* [Exercise aim] Reproduce the lines of all the items below with "scientific name" replaced by "binomial name" wherever it occurs, leaving everything else unchanged and omitting the pictures.

---- Records for the task

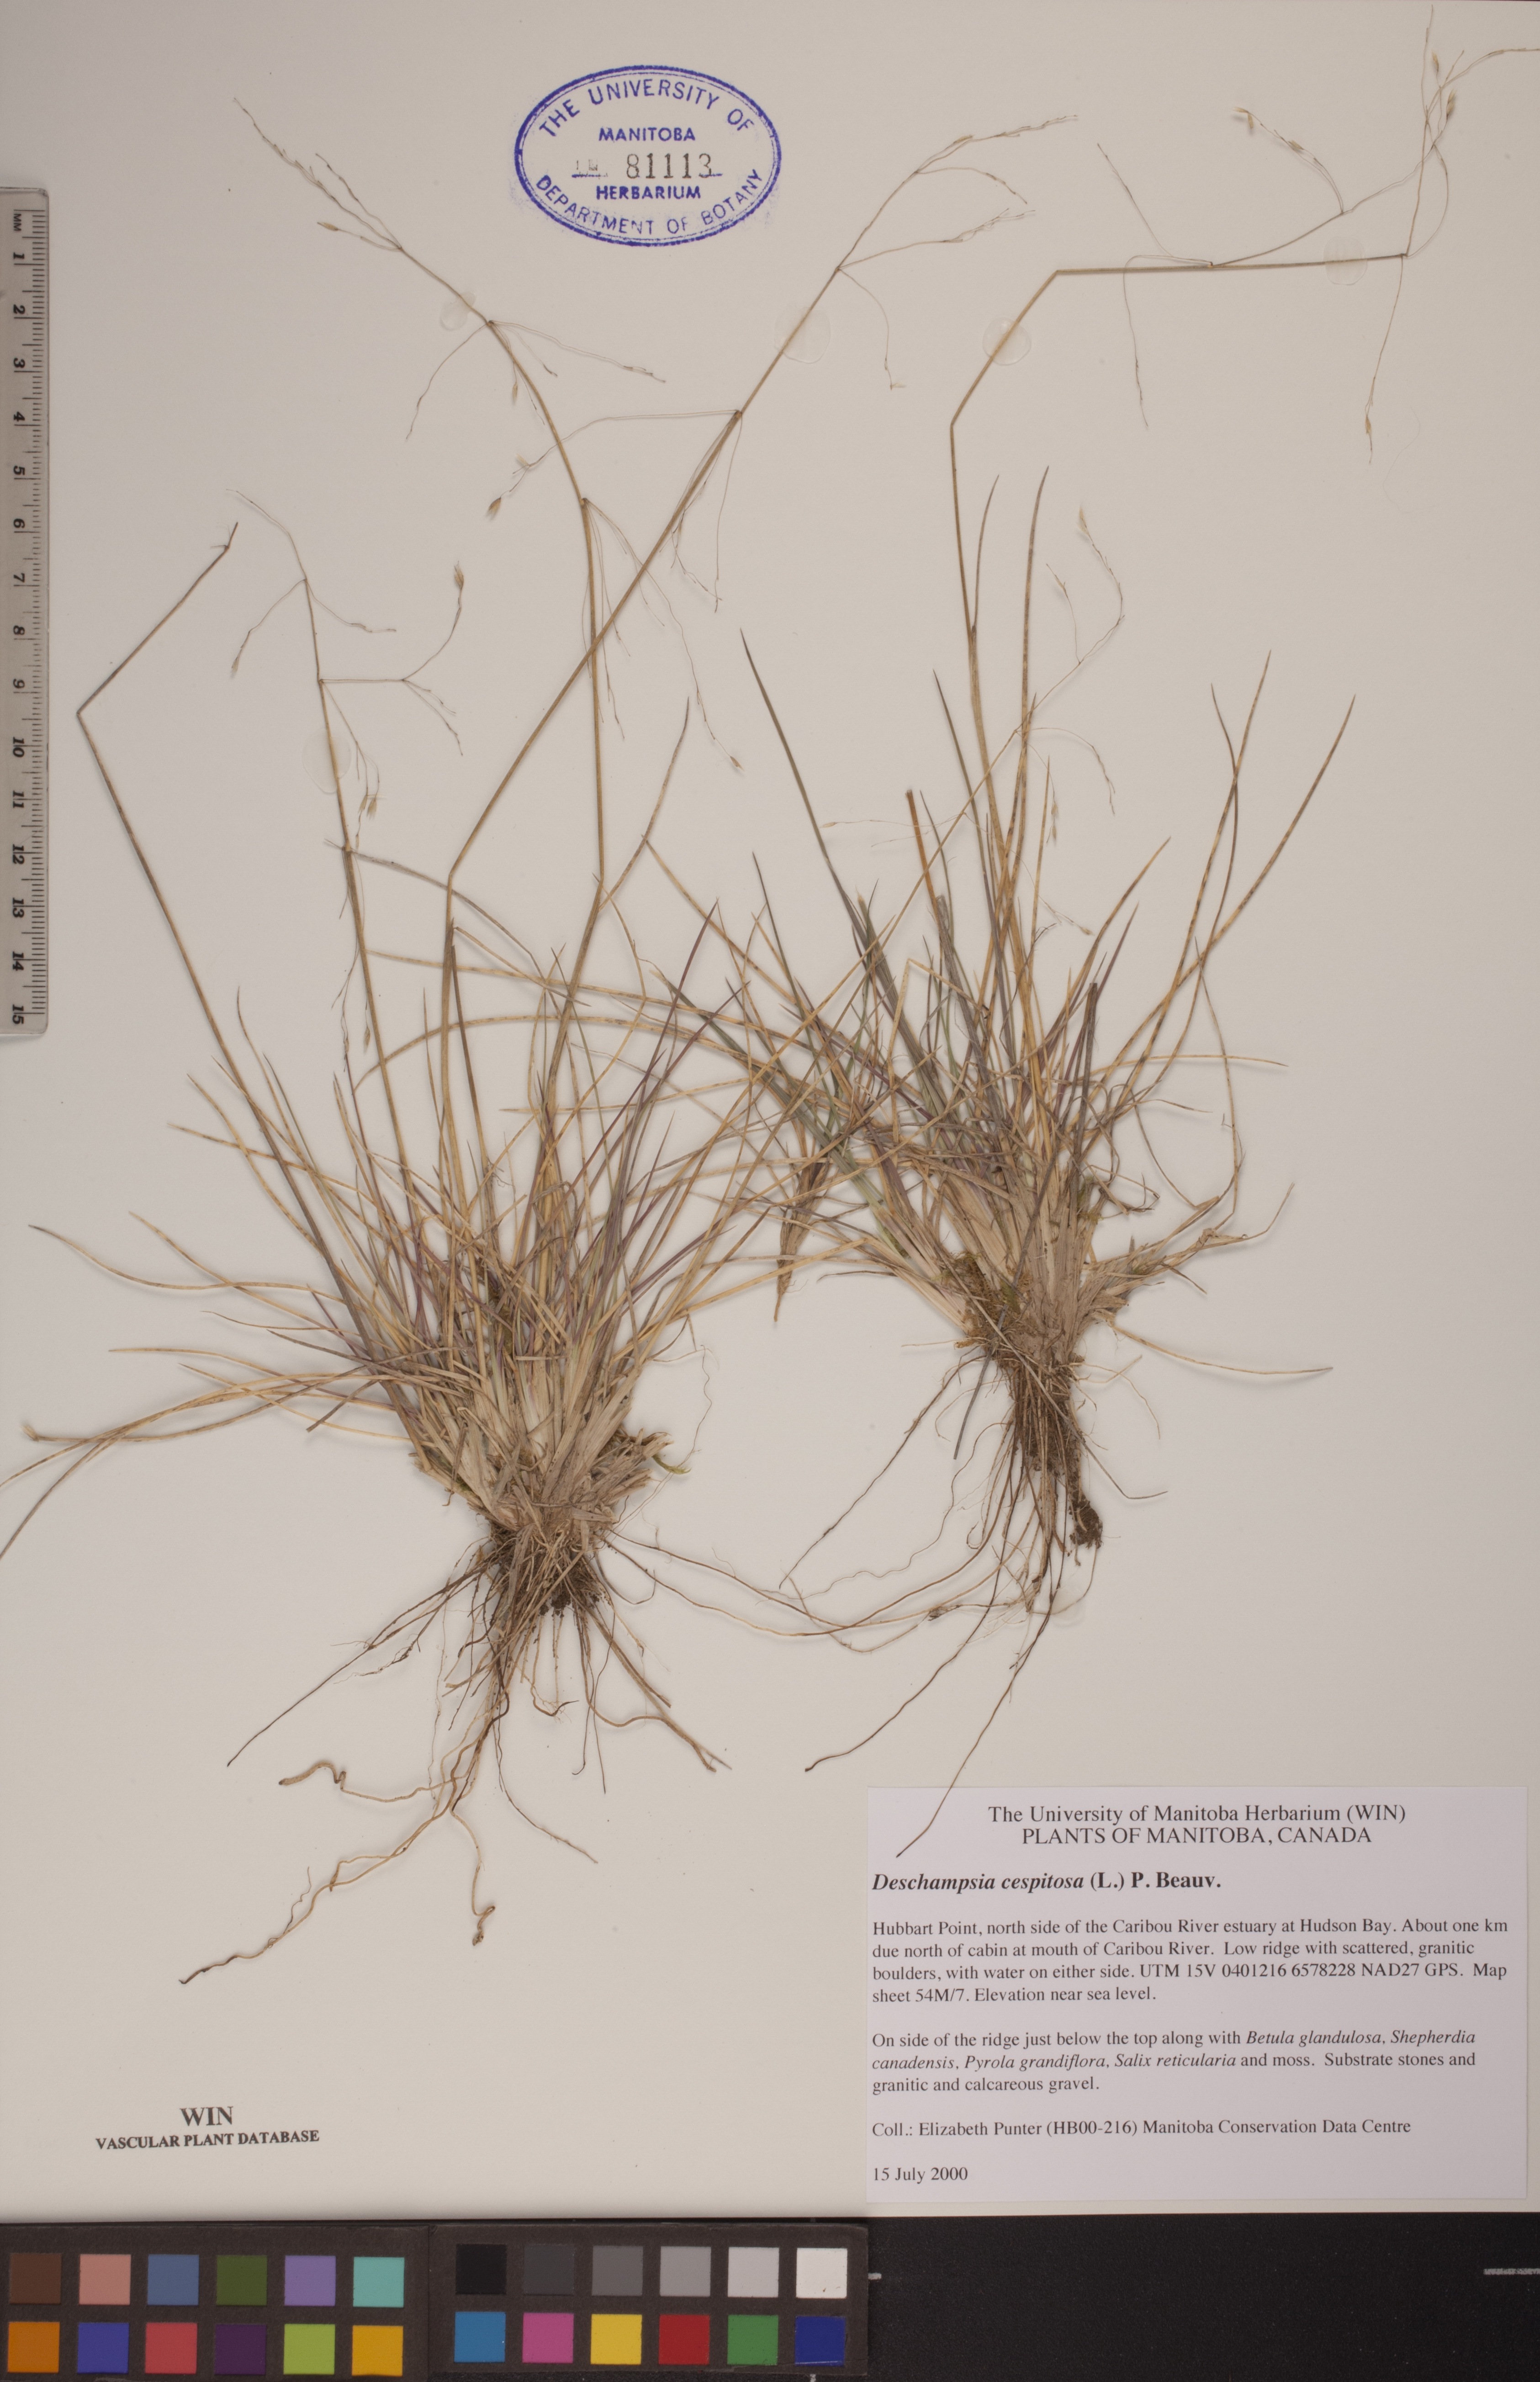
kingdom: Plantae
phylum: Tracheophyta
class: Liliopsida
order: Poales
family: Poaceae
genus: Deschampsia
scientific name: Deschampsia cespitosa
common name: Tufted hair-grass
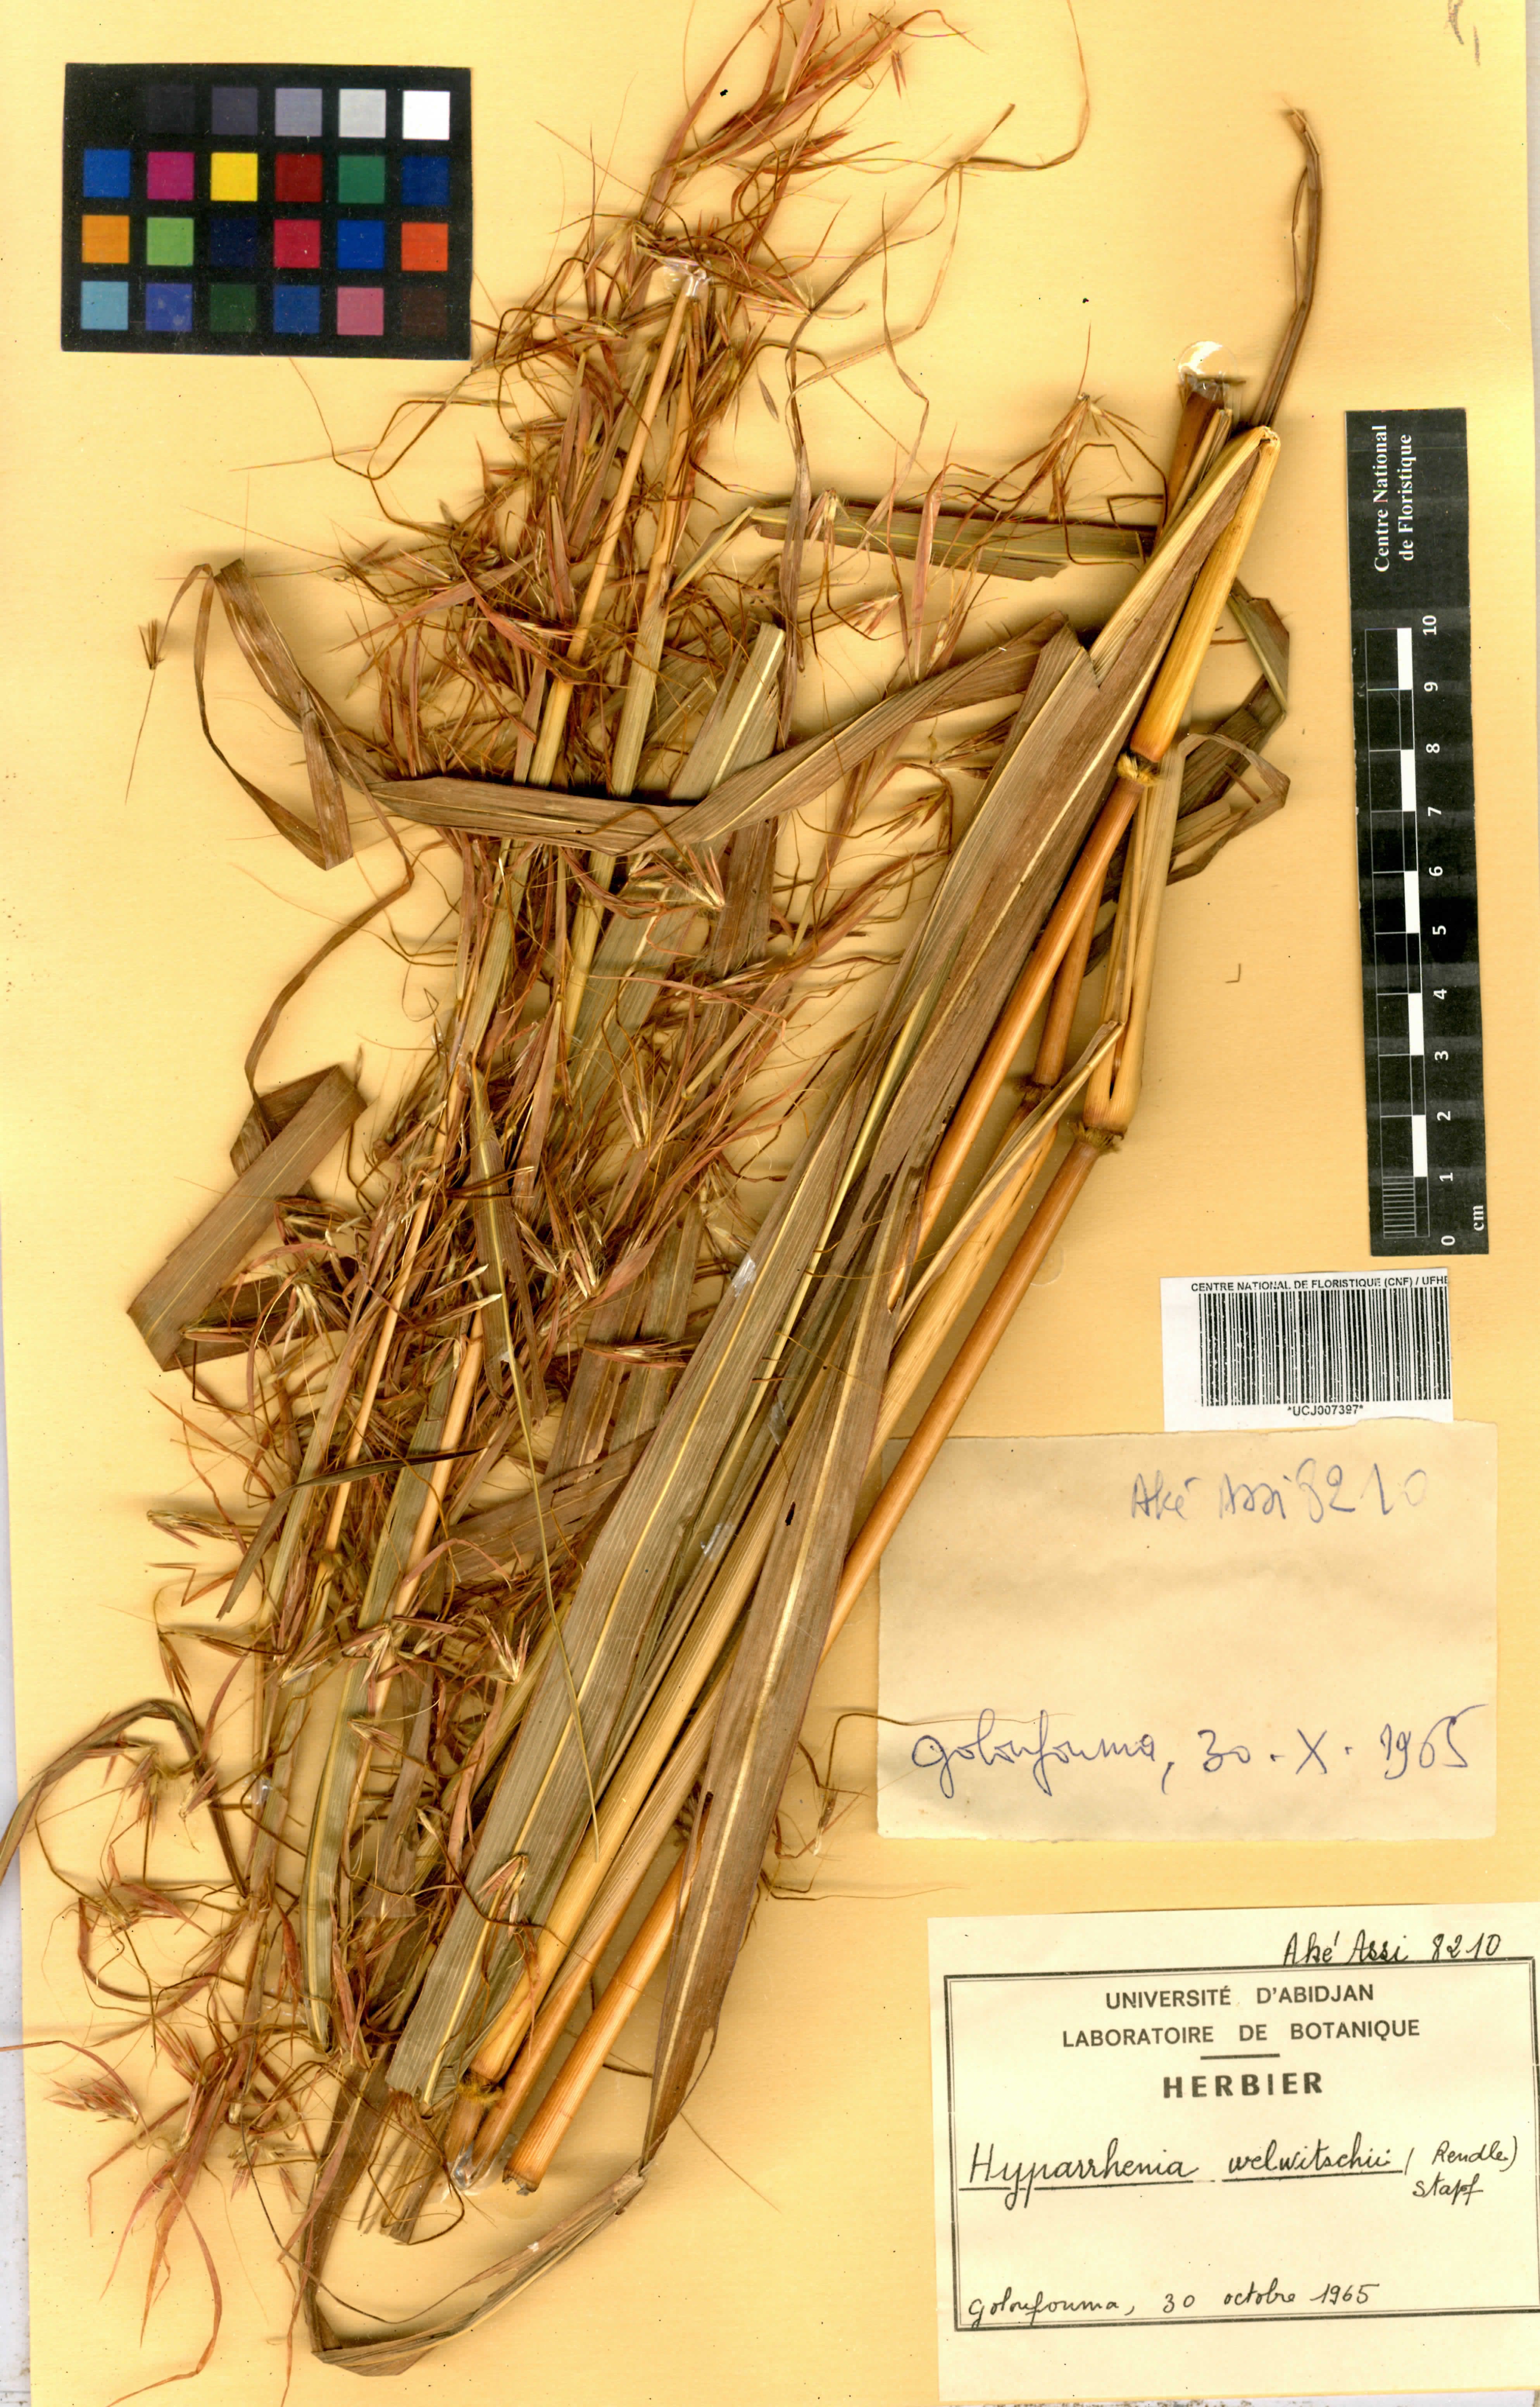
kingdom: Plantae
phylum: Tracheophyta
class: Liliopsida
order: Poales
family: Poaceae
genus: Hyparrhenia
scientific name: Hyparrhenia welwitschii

--------

* [Result of this exercise]
kingdom: Plantae
phylum: Tracheophyta
class: Liliopsida
order: Poales
family: Poaceae
genus: Deschampsia
binomial name: Deschampsia cespitosa
common name: Tufted hair-grass
kingdom: Plantae
phylum: Tracheophyta
class: Liliopsida
order: Poales
family: Poaceae
genus: Hyparrhenia
binomial name: Hyparrhenia welwitschii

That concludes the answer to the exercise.